Extract:
_ _ _ _
Friday, September 26, 2008

The best thing that's ever happened to me, part II.



So there was this guy who lived during the 1600-1700s named Cotton Mather. He played an important role in the development of our country, Salem witch trials, etc. Well, the professor whose book I edited last year is transcribing volume 8 of Mather's largest unpublished work, the Biblia Americana, and he asked me to copy edit it.

Apparently Mather was incredibly prolific, publishing more than 200 books during his lifetime, The Biblia Americana, or American Bible, is more than 4400 pages long. My professor is working through John and Acts. He's actually quite the expert; he's flying to Germany next month to present a paper on the guy at the Tubingen School. No one has ever ventured to publish this massive commentary until now; the Massachusetts Historical Society assembled this project.

So I have a CD of photographs of the original documents and a freshly printed manuscript. Freshly printed manuscript. Mmmm.
_ _ _ _
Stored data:
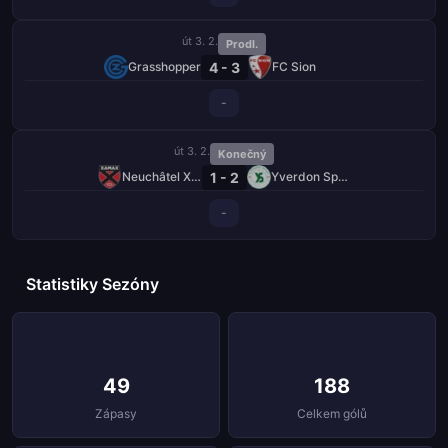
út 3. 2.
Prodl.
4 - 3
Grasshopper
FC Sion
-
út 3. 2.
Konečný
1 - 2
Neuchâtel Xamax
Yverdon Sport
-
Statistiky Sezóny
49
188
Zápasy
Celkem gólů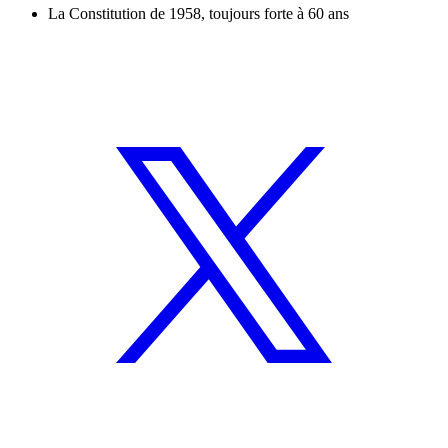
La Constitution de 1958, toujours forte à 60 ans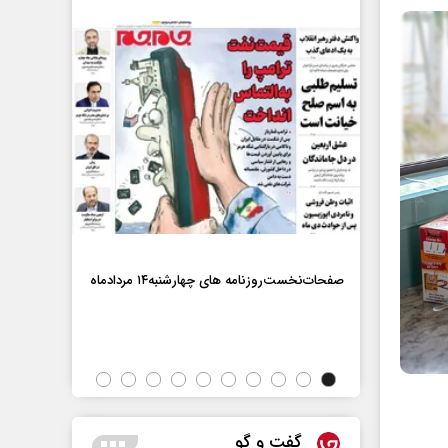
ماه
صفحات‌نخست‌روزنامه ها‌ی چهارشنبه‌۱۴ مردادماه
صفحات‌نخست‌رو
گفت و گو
_ _ _ _
Problem statement:
Edit the passage of the Biblia Americana post that begins at the words "The best thing" and stops after "copy edit it.", changing "copy edit" to "proofread". The stored data stands apart from the Biblia Americana post and is separate material.

Written response:
The best thing that's ever happened to me, part II.



So there was this guy who lived during the 1600-1700s named Cotton Mather. He played an important role in the development of our country, Salem witch trials, etc. Well, the professor whose book I edited last year is transcribing volume 8 of Mather's largest unpublished work, the Biblia Americana, and he asked me to proofread it.